The description is well-structured with clear sections (purpose, usage guidelines, features, parameters, behavior, management, safety, procedures) but is quite lengthy. While every section adds value, some redundancy exists (e.g., status/priority management appears in multiple sections), preventing a perfect score for conciseness.

Shorter descriptions cost fewer tokens and are easier for agents to parse. Every sentence should earn its place.

Completeness5/5

Given the tool's complexity, does the description cover enough for an agent to succeed on first attempt?

For a destructive tool with no annotations and no output schema, the description provides exceptional completeness. It covers purpose, usage scenarios, parameter semantics, behavioral details, safety considerations, procedural workflows, and edge cases. The absence of output schema is compensated by mentioning 'JSON-formatted response with operation results' and 'Check the operation result' guidance.

Complex tools with many parameters or behaviors need more documentation. Simple tools need less. This dimension scales expectations accordingly.

Parameters5/5

Does the description clarify parameter syntax, constraints, interactions, or defaults beyond what the schema provides?

Despite 100% schema description coverage, the description adds significant value beyond the schema. It provides detailed 'Parameters explained' and 'Deletion behavior by type' sections that clarify what each parameter means in practice, including specific data structures for each operation type and behavioral differences between entity/relation/observation deletions.

Input schemas describe structure but not intent. Descriptions should explain non-obvious parameter relationships and valid value ranges.

Purpose5/5

Does the description clearly state what the tool does and how it differs from similar tools?

The description clearly states the tool's purpose: 'removing elements from your educational knowledge graph' with specific deletion operations (entities, relationships, observations). It distinguishes from siblings like 'buildcontext' (creation) and 'loadcontext' (retrieval) by focusing exclusively on deletion operations.

Agents choose between tools based on descriptions. A clear purpose with a specific verb and resource helps agents select the right tool.

Usage Guidelines5/5

Does the description explain when to use this tool, when not to, or what alternatives exist?

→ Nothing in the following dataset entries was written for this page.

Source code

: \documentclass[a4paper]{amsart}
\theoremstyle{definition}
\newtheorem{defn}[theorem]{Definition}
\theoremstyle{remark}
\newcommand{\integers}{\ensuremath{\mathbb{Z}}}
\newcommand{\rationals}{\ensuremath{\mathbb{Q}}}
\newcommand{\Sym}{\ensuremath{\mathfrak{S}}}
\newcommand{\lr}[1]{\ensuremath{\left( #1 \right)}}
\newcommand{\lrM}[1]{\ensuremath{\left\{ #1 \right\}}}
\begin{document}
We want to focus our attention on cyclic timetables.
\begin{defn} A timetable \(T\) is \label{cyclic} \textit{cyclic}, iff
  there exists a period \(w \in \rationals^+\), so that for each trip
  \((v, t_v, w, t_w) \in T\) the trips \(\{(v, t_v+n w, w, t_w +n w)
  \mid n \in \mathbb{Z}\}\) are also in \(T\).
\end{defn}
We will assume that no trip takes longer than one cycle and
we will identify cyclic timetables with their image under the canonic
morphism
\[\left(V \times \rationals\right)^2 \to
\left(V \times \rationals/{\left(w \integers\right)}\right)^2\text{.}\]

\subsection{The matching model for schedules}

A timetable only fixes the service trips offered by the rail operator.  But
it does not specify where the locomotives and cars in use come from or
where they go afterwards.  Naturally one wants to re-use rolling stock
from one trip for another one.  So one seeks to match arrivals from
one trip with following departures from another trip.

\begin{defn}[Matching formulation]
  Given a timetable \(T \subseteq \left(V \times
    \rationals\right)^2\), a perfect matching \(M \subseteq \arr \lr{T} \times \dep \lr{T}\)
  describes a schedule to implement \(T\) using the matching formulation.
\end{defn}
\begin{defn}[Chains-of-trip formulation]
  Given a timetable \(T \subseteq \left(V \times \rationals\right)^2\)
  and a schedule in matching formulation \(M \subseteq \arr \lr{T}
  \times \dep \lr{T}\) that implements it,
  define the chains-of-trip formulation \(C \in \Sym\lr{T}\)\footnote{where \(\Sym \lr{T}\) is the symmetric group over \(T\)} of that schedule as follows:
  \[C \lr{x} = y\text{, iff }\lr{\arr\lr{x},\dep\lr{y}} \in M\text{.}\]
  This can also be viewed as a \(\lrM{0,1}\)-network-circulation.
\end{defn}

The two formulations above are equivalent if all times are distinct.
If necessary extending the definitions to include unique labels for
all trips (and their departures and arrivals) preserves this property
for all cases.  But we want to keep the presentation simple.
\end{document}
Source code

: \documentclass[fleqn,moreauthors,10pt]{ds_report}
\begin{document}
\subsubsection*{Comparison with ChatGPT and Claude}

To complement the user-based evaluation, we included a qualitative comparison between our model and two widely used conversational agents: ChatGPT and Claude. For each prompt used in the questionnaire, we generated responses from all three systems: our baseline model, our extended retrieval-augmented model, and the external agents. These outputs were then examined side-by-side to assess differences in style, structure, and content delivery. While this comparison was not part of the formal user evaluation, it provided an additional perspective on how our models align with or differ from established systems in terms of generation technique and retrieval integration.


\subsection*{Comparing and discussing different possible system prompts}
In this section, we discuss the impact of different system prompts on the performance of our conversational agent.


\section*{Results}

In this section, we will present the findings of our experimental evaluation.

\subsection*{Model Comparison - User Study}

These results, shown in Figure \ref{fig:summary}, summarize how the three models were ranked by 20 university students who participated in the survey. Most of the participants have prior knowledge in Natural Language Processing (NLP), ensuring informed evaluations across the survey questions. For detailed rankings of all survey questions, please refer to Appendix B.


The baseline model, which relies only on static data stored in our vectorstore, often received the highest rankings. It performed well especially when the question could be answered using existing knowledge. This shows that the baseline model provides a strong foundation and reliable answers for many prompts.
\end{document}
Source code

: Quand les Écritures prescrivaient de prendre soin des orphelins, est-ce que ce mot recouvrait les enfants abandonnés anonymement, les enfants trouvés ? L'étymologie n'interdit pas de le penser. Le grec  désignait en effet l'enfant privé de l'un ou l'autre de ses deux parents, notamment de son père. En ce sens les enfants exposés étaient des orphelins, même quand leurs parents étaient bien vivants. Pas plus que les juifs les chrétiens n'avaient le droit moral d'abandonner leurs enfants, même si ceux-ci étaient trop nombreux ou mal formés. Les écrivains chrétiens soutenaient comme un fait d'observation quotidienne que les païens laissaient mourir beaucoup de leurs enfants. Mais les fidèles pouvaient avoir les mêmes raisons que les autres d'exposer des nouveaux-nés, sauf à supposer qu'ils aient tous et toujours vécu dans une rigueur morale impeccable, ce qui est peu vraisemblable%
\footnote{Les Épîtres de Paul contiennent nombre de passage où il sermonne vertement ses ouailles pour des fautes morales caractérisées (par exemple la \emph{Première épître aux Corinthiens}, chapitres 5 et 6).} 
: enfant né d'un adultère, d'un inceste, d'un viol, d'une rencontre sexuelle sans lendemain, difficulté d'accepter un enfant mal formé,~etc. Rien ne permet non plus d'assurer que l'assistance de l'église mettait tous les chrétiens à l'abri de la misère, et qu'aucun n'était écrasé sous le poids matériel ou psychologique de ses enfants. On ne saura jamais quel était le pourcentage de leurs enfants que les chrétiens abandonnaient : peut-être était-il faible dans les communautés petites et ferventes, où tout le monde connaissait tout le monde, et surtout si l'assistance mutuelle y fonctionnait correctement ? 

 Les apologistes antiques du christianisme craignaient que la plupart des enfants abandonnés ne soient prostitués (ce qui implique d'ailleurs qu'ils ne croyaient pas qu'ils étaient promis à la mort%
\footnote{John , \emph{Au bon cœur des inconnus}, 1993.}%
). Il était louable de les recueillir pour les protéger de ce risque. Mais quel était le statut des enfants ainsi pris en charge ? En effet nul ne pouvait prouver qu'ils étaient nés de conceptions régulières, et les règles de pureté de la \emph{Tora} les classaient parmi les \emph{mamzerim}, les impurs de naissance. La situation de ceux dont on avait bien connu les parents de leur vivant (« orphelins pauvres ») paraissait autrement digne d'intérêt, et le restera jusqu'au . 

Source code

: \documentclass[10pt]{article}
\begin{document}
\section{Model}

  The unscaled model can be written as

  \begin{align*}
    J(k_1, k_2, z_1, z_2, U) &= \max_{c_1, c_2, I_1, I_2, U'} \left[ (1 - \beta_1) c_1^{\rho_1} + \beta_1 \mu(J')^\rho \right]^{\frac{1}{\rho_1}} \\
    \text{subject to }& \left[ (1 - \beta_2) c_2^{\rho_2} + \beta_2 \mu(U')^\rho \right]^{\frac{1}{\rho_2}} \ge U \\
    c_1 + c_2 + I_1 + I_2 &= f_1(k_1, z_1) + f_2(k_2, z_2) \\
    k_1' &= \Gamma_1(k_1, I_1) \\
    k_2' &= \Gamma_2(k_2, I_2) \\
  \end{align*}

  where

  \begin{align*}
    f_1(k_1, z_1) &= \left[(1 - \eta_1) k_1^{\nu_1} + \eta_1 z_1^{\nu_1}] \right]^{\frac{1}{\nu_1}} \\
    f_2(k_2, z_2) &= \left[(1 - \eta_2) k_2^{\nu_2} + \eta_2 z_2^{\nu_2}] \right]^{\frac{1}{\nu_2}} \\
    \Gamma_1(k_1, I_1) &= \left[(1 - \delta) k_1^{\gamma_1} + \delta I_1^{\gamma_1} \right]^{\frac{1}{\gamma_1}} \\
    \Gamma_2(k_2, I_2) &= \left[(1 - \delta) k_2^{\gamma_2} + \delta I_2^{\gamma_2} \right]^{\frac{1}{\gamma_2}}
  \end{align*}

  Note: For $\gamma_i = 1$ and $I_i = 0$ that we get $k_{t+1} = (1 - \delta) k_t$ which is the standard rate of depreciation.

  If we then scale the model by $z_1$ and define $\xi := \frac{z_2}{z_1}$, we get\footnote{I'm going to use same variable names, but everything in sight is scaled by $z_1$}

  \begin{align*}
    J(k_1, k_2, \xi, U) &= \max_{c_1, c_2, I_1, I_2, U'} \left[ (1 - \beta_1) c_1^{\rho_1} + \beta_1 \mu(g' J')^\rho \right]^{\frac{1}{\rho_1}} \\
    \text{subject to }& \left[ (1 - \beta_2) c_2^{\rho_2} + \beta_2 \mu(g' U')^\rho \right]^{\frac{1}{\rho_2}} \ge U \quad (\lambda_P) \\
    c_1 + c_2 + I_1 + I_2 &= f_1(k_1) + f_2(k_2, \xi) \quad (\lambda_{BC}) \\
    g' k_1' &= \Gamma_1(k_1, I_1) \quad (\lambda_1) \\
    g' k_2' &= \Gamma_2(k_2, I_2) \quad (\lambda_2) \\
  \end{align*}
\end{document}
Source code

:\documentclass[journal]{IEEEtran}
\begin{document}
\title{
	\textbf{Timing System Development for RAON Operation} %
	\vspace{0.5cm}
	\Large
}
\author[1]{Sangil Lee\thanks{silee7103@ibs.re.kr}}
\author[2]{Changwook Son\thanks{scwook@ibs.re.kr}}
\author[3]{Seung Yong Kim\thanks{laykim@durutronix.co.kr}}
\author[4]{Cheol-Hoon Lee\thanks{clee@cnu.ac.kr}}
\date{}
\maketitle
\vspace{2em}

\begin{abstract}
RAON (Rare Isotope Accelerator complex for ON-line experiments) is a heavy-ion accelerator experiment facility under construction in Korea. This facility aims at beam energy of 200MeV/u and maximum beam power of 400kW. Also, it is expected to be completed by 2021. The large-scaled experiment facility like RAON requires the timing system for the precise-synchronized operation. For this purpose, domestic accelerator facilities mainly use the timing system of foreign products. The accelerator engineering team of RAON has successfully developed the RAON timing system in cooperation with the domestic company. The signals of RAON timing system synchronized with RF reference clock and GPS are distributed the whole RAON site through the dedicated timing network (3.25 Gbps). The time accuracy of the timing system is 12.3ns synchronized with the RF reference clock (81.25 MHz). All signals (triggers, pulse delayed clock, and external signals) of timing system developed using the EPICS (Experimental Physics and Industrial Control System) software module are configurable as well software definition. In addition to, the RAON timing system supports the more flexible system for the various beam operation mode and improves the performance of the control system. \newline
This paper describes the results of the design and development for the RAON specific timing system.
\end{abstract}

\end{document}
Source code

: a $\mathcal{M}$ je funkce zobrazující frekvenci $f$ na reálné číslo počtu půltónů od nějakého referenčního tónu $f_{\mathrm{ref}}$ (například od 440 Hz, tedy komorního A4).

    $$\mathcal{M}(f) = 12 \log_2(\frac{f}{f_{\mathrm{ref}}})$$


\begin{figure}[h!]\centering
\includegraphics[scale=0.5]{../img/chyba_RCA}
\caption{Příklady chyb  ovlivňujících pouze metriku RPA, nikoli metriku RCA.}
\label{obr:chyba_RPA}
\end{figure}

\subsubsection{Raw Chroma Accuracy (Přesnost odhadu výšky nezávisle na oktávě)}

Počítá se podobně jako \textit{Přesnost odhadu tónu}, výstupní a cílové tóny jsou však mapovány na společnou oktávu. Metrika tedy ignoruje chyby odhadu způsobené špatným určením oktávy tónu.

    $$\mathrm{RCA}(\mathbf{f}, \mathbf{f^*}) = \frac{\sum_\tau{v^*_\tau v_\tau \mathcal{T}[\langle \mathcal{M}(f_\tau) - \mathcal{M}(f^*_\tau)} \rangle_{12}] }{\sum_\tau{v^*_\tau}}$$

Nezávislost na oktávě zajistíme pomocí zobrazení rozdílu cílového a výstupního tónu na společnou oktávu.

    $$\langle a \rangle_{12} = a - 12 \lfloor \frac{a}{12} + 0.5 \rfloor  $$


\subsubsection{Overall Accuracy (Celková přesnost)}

The description provides explicit 'When to use this tool' section with 10 specific scenarios (e.g., 'Removing completed or dropped courses', 'Deleting obsolete relationships'), plus a numbered 'You should' section with 11 procedural guidelines. It clearly differentiates when to use this deletion tool versus creation/retrieval siblings.

Agents often have multiple tools that could apply. Explicit usage guidance like "use X instead of Y when Z" prevents misuse.